Love’s a beautiful thing. Until it’s not anymore. Like when it transforms into codependency. Some of you will ask: “What does that mean and how will I recognize it?” Others will ask: “What’s the difference?” That’s very cynical of you. For the first group: read on.
The first thing you need to know is that codependency isn’t restricted to romantic relationships. The term was originally coined to describe spouses of alcoholics, but has since been used as a more inclusive term for all sorts of codependent relationships.
Symptoms
There’s a handful of symptoms which indicate codependency. You don’t need to have all of them to be codependent. Take a deep breath, here we go:
- Shame / Low self-esteem: the real eyeopener here is that shame and low self-esteem are often related to perfectionism. And that, in turn, is often rooted in a fear of being unlovable or inadequate.
- People pleasing: the well-known problem of not being able to say ‘No’ to someone.
- Poor boundaries: this needs to be taken in the broadest sense of the word. Boundaries means limits in terms of your body, money and belongings, but also your needs, feelings and thoughts. If someone tries to blame you for how they feel or if you readily accept blame for someone else’s feelings, you’re already there.
- Reactivity: this one’s a little tricky. It basically means you respond to everything. You either get defensive or internalize what was said to you.
- Caretaking: this is the one. This is the one you may recognize. Caretaking is great. But for some this at some point means that you’re so concerned with caring for someone else, you give up yourself in the process. And if the person you’re trying to help doesn’t want or need your help, you feel hurt and rejected.
- Control: everybody needs to be in some level of control of their lives. In codependency this can show itself through boundaries being crossed, manipulation, and addictions.
- Dysfunctional communication: you’re unable to communicate your boundaries, your thoughts, your feelings.
- Obsessions: this has a lot to do with over analyzing and anxieties about not being “enough”.
- Dependency: basically, the inability to be alone. You might function, but you need other people to feel OK about yourself.
- Denial: you refuse to face your problem(s). You refuse to ask for help. The usual kind of denial.
- Problems with intimacy: not that kind of intimacy, you onetrackminded perv. OK sometimes that kind of intimacy. This however has to do mostly with someone’s inability to open up to someone. This could be for fear of rejection and/or abandonment, or even fear of losing your autonomy by being close to someone else.
- Painful emotions: all of this can lead to stress (obviously) and feed into feelings of anxiety, anger and resentment, depression, hopelessness, and despair. And all of that can lead to numbness.

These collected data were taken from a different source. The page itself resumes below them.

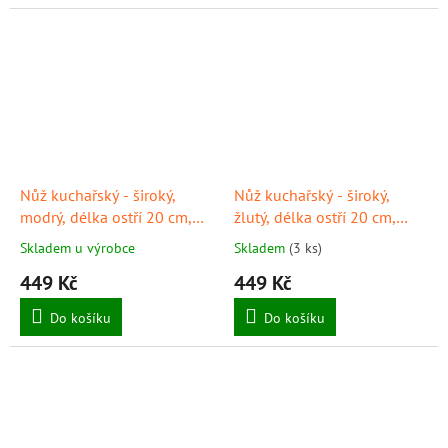
Nůž kuchařský - široký,
Nůž kuchařský - široký,
modrý, délka ostří 20 cm,
žlutý, délka ostří 20 cm,
GIESSER
GIESSER
Skladem u výrobce
Skladem
(3 ks)
449 Kč
449 Kč
Do košíku
Do košíku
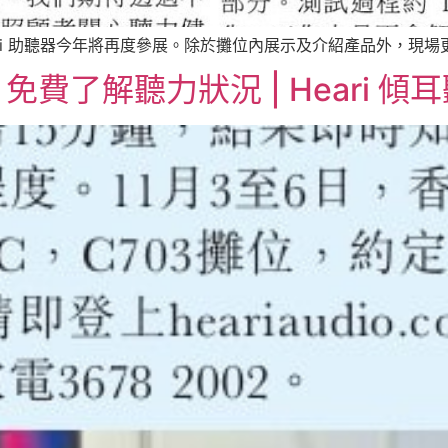
ri 助聽器今年將再度參展。除於攤位內展示及介紹產品外，現場更 
了解聽力狀況 | Heari 傾耳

I’m pretty sure you can come up with some examples in your circles where you can recognize one or more of these symptoms. From the outside you can see how dysfunctional some relationships are, but it’s not always as easy to notice when you’re in one.
A little bit of codependency isn’t necessarily bad, mind you. Although I think I’d sooner call that empathy or consideration. Just stay diligent and loyal to yourself, first and foremost. Make sure you don’t lose yourself in the process of loving someone else. Love isn’t about finding somebody who “makes you a complete person” or any of that other Hugh Grant-movie crap. It’s about finding someone who enriches your life, who adds value so to speak, even though you’re perfectly happy with your life as is.

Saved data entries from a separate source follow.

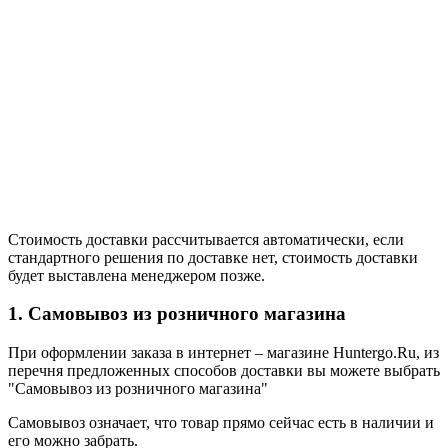
Стоимость доставки рассчитывается автоматически, если
стандартного решения по доставке нет, стоимость доставки
будет выставлена менеджером позже.
1. Самовывоз из розничного магазина
При оформлении заказа в интернет – магазине Huntergo.Ru, из
перечня предложенных способов доставки вы можете выбрать
"Самовывоз из розничного магазина"
Самовывоз означает, что товар прямо сейчас есть в наличии и
его можно забрать.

Here’s the thing. Everybody likes to feel needed at some level. But if it gets to the point where your SO can’t seem to function without you or the other way around, there might be a bigger problem at play. Personally, I prefer appreciation over adoration. I’m a practical person. I’d rather know that this person chose me like I chose them, rather than being THAT big of a deal in someone’s life. Why? Because you want to be someone’s choice, not somebody’s default option.